Para estabelecer tal análise, o TCM levou em conta que as multas vêm aumentando ano a ano. Segundo o órgão fiscalizador, a decisão sobre aumento dos valores cabe à prefeitura. O total ultrapassou R$ 10 milhões em 2017 e foi a quase R$ 15 milhões em 2018. Foram pagas 69% das sanções aplicadas no primeiro ano da atual gestão e 36,44% no segundo ano. Segundo a SMTR, as outras estão em recurso ou no prazo. O órgão esclareceu ainda que procedimentos administrativos necessários à execução das penalidades podem ser aplicados após extinguir a esfera de recurso, mas não mencionou quais.

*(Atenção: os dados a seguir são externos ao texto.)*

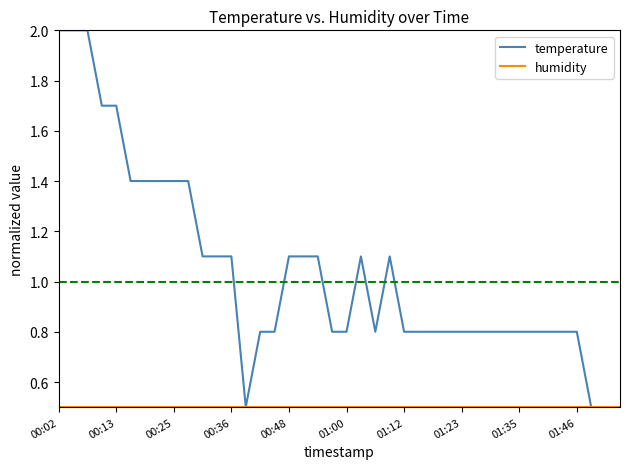

What is the lowest value of the temperature series?

0.5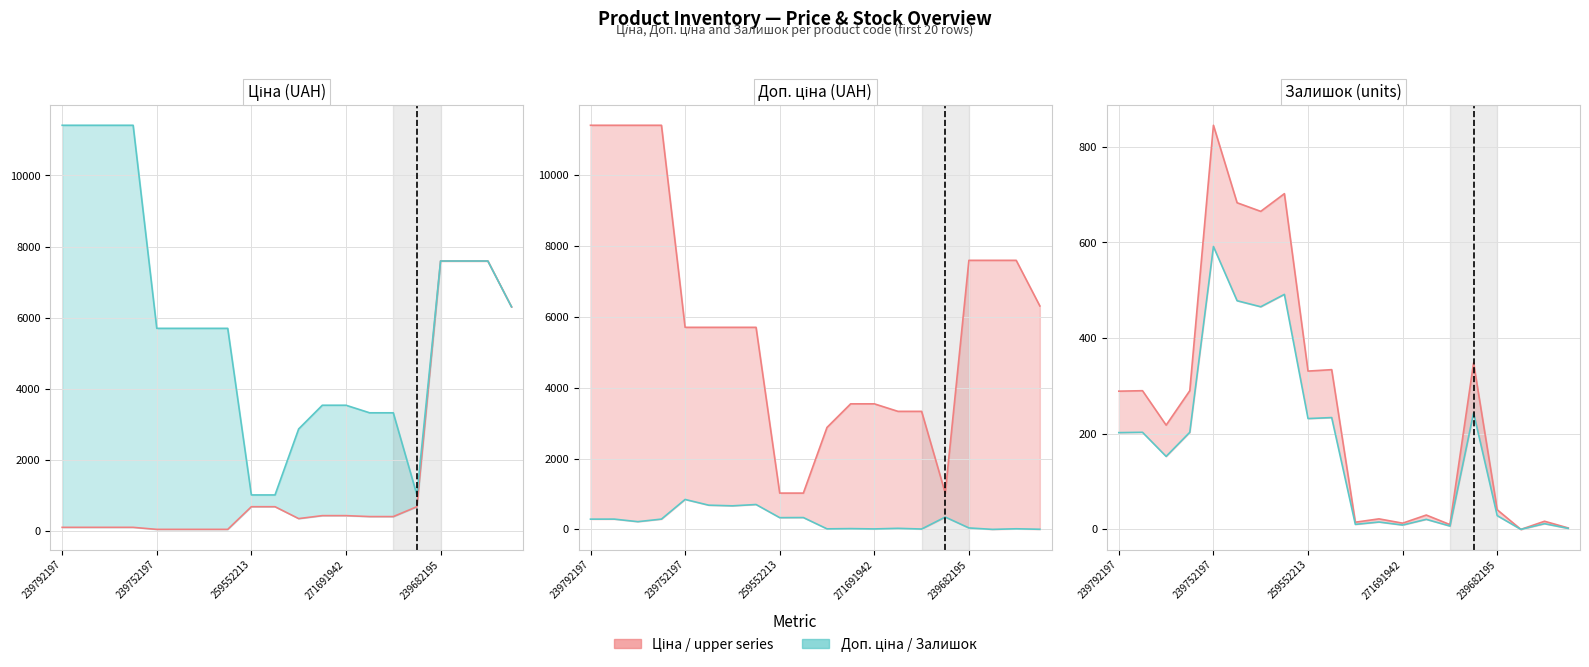

Which has a higher value, 6 or 9?

9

Comissão de Transportes da Câmara Municipal, por sua vez, cobra postura mais firme com os empresários. “Não adianta ficar multando, porque para eles é mais uma multa, e não pagam. As medidas têm que ser mais severas, como começar a cassar o direito de operação da linha. Mas, para isso, tem que dar condições para que as empresas possam trabalhar”, avaliou o vice-presidente da Comissão, vereador Felipe Michel (PSDB), ressaltando que a prefeitura precisa resolver o planejamento das linhas que não seriam rentáveis.
Das dez promessas do plano de governo de Marcelo Crivella para mobilidade, pelo menos cinco não foram cumpridas no prazo: concluir o BRT Transbrasil até 2017, exigir aumento de 20% na frota do BRT até 2018, ampliar para três horas o prazo de uso do Bilhete Único Carioca e estendê-lo para o metrô até 2018, fazer licitação das vans da Zona Oeste em 2017 e garantir junto ao Estado a inauguração do metrô na Gávea em 2017.
Segundo a prefeitura, o novo prazo para o Transbrasil é outubro de 2019. Quanto ao Bilhete Único, uma pauta foi aprovada na Câmara este mês e aguarda sanção do prefeito. Sobre a licitação das vans, informou que os itinerários estão sendo avaliados em cumprimento a uma decisão judicial para retomar o processo previsto. Em relação à frota do BRT e ao metrô da Gávea, o município não comentou.
Reimont (PT) pediu ontem que o Ministério Público cobre à prefeitura a execução de cinco leis não cumpridas. Entre elas, a volta dos cobradores. Sobre a SMTR, outro vereador, Alexandre Isquierdo (DEM), presidente da Comissão de Transportes, diz: “Falta foco da secretaria. É uma pasta muito problemática”.

Linha 512 só tem um ônibus
Há sério risco das empresas de ônibus não cumprirem o último prazo acordado para refrigerar 100% da frota até 2020. A sinalização é do vereador Felipe Michel, que diz ter sido alertado por fontes do setor. Foi uma condição imposta pelo prefeito para conceder o último reajuste. A prefeitura não comentou.
À população, resta esperar melhorias. “Houve redução de articulados, além de só andarem lotados”, reclamou a faxineira Patrícia Dias, da Cidade de Deus, que usa o BRT e linhas alimentadoras. Em Bangu, muitos veículos da Transportes Campo Grande rodam com pneus carecas e sem ar. A empresa informou garantir manutenção periódica, mas fará vistoria extra. A Zona Sul também tem problemas, como escassez de linhas na Urca. Uma delas, a 582, antiga 512, que oferecia deslocamento para outros bairros da região, como Leblon e Copacabana, só conta com um carro. A demora chega a uma hora e meia.